--- Start INPUT ---

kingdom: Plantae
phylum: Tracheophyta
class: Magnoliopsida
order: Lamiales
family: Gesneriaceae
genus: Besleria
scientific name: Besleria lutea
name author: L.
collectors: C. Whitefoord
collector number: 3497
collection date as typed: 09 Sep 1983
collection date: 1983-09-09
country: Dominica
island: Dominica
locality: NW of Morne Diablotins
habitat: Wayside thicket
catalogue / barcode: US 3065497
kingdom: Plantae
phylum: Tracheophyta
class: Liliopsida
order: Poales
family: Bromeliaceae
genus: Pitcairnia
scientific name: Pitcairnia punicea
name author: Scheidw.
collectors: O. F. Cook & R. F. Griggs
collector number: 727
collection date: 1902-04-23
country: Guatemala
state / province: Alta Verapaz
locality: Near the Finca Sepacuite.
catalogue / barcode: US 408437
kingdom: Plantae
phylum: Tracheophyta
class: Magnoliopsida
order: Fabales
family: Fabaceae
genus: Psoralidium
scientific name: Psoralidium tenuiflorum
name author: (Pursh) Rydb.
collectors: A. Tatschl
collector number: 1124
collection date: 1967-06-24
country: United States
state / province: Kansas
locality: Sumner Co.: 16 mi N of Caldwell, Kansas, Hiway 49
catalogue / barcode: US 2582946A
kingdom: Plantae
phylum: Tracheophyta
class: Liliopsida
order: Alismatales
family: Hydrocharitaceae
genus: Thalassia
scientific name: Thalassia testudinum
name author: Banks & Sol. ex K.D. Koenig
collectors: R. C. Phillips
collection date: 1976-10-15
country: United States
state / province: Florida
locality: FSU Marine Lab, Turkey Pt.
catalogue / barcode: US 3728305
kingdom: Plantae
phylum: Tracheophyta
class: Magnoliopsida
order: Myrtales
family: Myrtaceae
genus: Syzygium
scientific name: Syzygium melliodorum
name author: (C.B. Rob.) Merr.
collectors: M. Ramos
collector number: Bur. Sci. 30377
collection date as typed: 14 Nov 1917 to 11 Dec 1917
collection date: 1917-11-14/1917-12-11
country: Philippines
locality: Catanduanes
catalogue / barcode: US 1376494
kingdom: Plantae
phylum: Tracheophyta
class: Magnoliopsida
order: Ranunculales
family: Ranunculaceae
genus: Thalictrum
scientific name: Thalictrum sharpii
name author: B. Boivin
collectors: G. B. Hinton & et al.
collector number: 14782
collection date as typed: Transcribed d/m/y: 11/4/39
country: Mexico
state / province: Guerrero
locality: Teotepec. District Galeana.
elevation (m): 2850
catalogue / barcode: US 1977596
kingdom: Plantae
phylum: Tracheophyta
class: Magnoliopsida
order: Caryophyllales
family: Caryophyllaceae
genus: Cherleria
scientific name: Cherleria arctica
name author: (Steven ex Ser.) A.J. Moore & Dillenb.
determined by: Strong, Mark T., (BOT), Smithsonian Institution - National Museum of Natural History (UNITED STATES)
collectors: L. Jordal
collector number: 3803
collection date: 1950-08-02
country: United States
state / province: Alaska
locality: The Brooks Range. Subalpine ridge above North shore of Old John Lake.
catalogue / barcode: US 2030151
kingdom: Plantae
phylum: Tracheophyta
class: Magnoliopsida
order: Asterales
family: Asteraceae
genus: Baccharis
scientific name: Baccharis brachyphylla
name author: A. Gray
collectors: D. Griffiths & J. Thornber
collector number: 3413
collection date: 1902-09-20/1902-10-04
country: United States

--- End INPUT ---

## YOUR GOAL
Locate every line in the records that contains the string "province", and copy each of those lines.

## OUTPUT OF THE TASK
state / province: Alta Verapaz
state / province: Kansas
state / province: Florida
state / province: Guerrero
state / province: Alaska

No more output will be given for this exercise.